The Compound Semiconductor Centre is partnering on the project which was awarded £9.8m in funding through the Advanced Propulsion Centre (APC). The ESCAPE project (End-to-end Supply Chain development for Automotive Power Electronics) intends to create a complete end-to-end supply chain for next-generation SiC power electronics, which is a crucial component in all types of electric vehicles, whether automotive, railway, marine, or aviation.
This funding is part of the UK government’s £33 million investment through APC to advance the country’s low-carbon automotive capabilities and to develop the next generation of low-carbon vehicles.
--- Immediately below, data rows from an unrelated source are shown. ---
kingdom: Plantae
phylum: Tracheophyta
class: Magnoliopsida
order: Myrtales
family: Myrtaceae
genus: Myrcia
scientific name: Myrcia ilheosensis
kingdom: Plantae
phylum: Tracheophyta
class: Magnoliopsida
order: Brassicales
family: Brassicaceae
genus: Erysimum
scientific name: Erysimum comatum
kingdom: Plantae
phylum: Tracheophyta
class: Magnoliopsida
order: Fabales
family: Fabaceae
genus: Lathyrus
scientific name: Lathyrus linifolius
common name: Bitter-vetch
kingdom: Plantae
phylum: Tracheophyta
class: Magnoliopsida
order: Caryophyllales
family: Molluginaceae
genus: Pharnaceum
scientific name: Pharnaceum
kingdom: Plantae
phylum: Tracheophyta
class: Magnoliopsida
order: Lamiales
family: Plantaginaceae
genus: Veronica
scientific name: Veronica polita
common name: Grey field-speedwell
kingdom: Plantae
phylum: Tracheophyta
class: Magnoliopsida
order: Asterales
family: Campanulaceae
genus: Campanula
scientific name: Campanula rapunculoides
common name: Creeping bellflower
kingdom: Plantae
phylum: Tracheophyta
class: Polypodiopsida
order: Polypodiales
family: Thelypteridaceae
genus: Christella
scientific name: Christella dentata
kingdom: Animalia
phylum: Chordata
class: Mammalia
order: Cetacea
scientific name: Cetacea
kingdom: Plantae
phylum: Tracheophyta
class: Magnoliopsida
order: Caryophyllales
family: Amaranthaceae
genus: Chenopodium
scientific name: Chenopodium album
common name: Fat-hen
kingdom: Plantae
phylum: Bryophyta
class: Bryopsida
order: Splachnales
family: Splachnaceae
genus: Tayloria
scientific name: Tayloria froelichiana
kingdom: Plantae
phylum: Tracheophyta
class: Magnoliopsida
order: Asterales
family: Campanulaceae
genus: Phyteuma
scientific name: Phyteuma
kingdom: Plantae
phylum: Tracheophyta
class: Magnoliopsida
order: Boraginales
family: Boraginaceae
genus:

The ESCAPE project, led by McLaren Applied Technologies, is one of five projects awarded funding including the development of high-performance battery packs, electrified construction equipment, and hydrogen-powered engines.
Twelve other partners will support the creation of the integrated supply chain. These include other industry leaders such as The University of Warwick, Turbo Power Systems, Tribus-D, MaxPower Semiconductor, Lyra Electronics, Exawatt, the Compound Semiconductor Applications Catapult, Clas-Sic Wafer Fab, and AESIN.
“McLaren Applied Technologies is proud to be at the forefront of research and development into power electronics and we’re looking forward to further advancing this, and taking the ESCAPE project to the next level thanks to the support of the Advanced Propulsion Centre,” Anthony Murray, CEO McLaren Applied Technologies, commented.
“The demand for Silicon Carbide power components is growing rapidly, and we welcome the opportunity to work with our partners to ensure the UK has a world class future supply chain in this critical technology,” Wyn Meredith, CSC Director commented.